MÁS TARDE, MIENTRAS la abuela y ella tomaban el té, que, en esta ocasión y por voluntad de Linda, les sirvieron en la sala con los huéspedes, la joven no cabía en sí de entusiasmo. El encuentro con los empleados no había ido tan mal como ella temía. Varias de las mujeres se acercaron a hablar con ella después, le expresaron su admiración y le dijeron que le enseñarían todo lo que sabían. Y desde que ella le dijo a Sebastian que volviera a sentarse, sus primos mantuvieron la boca cerrada.

—Se quedaron de piedra —susurró Linda. La abuela y ella hablaban tan bajito como podían. El salón de té estaba lleno de clientes y era importante que su conversación no trascendiera. Podía haber ciudadanos suecos allí sentados, no sería nada extraordinario.

—Pues yo creo que deberías tener cuidado con tus primos. —La abuela se le acercó más aún—. A un golfo le puedes dar un tirón de orejas, pero a mí estos dos me parecen mucho más peligrosos.

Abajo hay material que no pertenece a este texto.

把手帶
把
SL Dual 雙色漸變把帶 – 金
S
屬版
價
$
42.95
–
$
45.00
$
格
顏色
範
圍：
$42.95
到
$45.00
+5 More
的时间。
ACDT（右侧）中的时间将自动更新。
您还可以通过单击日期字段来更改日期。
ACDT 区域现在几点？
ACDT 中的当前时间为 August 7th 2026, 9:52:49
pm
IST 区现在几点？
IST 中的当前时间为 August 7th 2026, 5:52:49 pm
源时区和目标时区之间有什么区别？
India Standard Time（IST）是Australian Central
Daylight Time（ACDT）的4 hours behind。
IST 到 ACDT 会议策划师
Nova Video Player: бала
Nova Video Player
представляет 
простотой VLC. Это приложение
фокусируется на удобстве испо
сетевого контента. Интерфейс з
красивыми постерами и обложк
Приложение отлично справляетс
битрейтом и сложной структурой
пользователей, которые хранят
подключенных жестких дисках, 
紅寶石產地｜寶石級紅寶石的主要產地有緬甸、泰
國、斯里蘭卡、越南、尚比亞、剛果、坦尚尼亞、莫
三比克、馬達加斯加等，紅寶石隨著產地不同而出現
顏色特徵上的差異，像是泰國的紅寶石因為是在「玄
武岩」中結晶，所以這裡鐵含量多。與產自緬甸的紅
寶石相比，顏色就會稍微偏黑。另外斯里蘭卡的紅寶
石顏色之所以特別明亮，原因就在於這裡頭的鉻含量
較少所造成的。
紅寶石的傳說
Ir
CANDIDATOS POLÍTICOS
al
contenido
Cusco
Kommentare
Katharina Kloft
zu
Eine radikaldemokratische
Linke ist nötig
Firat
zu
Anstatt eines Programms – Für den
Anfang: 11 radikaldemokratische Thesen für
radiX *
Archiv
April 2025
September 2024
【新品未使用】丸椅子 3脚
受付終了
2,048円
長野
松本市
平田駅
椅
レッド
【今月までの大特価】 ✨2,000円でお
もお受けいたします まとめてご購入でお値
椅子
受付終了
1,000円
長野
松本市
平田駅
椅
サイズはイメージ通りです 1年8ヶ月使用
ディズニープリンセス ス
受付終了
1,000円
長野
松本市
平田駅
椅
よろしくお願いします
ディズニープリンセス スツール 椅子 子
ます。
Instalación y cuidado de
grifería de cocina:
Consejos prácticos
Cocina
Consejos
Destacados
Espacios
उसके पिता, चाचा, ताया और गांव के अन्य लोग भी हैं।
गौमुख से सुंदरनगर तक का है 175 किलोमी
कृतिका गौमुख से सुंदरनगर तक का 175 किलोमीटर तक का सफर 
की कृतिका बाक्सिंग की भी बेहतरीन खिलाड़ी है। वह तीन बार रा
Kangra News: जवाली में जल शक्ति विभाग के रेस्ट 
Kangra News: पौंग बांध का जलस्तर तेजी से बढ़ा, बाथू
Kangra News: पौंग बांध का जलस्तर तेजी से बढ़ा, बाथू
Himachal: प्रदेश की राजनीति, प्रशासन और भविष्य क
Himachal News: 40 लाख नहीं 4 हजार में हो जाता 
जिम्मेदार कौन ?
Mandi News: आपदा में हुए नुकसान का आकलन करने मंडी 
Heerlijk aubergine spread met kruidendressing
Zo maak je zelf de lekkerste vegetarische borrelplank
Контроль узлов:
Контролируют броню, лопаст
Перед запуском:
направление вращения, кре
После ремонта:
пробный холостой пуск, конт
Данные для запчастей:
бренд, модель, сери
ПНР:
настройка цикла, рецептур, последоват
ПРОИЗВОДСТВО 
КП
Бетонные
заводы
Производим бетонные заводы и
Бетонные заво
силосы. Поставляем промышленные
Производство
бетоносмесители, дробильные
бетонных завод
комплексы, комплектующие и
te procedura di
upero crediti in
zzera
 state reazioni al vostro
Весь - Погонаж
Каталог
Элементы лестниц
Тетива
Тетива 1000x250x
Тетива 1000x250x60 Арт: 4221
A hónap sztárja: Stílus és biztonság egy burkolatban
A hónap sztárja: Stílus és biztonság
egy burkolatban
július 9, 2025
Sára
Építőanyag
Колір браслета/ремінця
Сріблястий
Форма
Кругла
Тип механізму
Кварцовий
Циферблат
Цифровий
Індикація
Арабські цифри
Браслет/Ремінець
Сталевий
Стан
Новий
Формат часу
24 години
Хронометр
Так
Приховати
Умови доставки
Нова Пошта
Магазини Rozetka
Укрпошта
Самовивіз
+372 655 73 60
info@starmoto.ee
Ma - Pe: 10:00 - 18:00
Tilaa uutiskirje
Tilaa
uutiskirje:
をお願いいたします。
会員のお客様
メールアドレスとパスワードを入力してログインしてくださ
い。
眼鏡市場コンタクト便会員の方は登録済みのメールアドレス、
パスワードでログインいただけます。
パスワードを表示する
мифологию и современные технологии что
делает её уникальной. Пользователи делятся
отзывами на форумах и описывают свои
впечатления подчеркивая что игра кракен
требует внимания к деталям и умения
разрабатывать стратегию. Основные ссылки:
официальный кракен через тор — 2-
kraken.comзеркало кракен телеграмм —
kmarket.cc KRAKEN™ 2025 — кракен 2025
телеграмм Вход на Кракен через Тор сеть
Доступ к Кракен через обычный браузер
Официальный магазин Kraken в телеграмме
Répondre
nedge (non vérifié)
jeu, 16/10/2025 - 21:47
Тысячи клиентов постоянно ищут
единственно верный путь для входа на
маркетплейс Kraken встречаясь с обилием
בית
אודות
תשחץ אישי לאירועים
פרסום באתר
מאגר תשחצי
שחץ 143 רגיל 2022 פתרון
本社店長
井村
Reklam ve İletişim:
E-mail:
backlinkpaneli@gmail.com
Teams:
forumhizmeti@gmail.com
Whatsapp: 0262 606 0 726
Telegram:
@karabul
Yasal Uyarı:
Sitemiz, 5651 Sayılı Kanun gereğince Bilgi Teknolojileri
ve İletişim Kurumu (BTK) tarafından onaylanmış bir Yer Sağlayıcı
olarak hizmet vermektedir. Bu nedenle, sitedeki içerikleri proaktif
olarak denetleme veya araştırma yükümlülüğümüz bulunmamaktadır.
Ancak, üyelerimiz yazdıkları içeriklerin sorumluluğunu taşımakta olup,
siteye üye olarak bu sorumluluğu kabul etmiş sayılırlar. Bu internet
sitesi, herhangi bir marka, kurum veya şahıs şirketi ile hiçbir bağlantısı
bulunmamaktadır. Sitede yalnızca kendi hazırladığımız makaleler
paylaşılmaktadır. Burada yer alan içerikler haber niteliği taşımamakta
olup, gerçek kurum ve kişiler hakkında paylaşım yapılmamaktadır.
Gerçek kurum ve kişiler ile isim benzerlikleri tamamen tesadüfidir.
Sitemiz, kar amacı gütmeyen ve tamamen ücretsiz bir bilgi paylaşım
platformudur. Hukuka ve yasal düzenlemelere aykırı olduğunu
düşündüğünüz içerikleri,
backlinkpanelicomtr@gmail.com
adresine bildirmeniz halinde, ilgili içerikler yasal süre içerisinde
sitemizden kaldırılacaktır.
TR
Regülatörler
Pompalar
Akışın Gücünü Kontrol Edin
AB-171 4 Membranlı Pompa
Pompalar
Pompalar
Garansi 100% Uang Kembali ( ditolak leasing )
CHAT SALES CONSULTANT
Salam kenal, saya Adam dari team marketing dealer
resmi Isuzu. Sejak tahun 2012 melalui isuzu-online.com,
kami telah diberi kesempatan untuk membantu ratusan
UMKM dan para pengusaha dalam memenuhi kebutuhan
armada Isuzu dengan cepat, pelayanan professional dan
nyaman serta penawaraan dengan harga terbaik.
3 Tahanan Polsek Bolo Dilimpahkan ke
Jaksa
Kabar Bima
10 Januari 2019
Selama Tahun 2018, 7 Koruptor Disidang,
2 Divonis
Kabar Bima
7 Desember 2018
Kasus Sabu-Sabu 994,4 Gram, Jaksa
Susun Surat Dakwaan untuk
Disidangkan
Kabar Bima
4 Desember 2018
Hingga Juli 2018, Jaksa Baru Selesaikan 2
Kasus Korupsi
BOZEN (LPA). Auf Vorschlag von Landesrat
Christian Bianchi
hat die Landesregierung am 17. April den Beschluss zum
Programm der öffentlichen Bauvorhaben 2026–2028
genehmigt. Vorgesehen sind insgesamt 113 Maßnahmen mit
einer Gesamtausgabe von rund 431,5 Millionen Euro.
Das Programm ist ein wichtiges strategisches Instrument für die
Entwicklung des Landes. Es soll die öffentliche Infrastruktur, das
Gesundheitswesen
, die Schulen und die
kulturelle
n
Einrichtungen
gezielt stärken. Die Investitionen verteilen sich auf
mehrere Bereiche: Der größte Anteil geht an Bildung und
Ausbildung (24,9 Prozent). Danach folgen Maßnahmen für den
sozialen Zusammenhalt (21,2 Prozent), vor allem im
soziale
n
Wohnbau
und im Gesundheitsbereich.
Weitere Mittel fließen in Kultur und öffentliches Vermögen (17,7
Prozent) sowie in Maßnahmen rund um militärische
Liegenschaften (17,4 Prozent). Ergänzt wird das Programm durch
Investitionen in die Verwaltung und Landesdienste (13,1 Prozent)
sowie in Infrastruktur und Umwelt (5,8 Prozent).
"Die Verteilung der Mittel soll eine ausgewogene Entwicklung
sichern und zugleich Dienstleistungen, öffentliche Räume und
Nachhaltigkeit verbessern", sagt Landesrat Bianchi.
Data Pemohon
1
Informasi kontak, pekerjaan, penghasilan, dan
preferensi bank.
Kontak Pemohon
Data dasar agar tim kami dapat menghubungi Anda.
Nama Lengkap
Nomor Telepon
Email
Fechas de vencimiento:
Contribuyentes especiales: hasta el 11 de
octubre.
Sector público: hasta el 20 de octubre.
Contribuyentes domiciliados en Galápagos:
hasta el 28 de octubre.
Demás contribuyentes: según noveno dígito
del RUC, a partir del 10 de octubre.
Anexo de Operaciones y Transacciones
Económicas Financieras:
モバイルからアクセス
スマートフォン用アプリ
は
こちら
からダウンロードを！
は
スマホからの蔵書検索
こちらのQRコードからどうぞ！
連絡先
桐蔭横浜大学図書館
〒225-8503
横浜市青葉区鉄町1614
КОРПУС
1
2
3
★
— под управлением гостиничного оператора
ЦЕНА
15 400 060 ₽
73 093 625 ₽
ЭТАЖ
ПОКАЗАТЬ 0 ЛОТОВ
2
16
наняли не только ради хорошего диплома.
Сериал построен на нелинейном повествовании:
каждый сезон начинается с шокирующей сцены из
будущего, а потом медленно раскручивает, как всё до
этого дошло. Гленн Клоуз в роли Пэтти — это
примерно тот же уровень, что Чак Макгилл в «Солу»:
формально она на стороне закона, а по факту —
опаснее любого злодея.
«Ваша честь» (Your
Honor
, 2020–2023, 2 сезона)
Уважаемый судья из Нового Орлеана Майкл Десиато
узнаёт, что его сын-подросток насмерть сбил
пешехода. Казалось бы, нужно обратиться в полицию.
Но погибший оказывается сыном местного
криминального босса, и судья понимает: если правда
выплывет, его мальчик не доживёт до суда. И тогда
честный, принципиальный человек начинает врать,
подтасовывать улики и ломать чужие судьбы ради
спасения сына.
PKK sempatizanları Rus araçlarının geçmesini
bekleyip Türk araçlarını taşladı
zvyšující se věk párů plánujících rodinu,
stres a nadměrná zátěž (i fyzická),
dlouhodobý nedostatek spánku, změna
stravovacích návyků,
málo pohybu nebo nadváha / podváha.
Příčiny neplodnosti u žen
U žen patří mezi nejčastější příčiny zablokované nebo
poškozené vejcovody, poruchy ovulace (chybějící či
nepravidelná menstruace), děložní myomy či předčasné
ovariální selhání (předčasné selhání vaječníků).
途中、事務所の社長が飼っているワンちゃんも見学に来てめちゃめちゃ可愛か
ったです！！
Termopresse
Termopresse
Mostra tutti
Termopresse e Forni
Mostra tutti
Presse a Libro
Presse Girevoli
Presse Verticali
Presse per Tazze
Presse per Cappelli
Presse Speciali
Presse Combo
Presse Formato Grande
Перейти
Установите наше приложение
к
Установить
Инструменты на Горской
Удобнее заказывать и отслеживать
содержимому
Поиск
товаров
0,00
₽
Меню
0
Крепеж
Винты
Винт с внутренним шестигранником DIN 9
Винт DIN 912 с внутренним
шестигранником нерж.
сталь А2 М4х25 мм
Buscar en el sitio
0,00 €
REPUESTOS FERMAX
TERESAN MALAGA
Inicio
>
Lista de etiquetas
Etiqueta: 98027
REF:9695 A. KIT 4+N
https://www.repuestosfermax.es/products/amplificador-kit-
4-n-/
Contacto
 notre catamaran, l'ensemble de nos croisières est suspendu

Cuando yo deje este mundo, no tendrás a nadie que te lo recuerde, así que hasta entonces te lo iré repitiendo de vez en cuando: no te fíes de tus primos.

—¿Puedes dejar de hablar de morirte? Sobre todo ahora, con lo contenta que estoy —dijo Linda—. Pero sí, claro, te lo prometo, no pienso fiarme de ellos.

—Muy bien. Bueno, cuéntame más cosas acerca de la reunión. Casi me arrepiento de no haber ido.

Le refirió cada detalle. Y cuando llegó al momento en el que las mujeres se le acercaron, se emocionó muchísimo. Fueron tan amables y tan buenas con ella… Le dieron la bienvenida, le expresaron sus condolencias y le dijeron que les encantaba la novedad de tener por jefa a una mujer. Y acto seguido le contaron que, desde que su padre enfermó, no se habían sentido seguras.

—Laurence no las trata con respeto —le contó a su abuela en un susurro—. Las arrastra hasta los rincones más oscuros del hotel para manosearlas, aunque ellas se nieguen o lo rechacen.

—Un canalla —sentenció la abuela con énfasis.

A Linda le resultó terrible oír cómo se había comportado su primo y decidió que, a partir de aquel momento, aquello se había terminado. Si volvía a tocar a alguna empleada, ella misma se encargaría de que lo pusieran de patitas en la calle.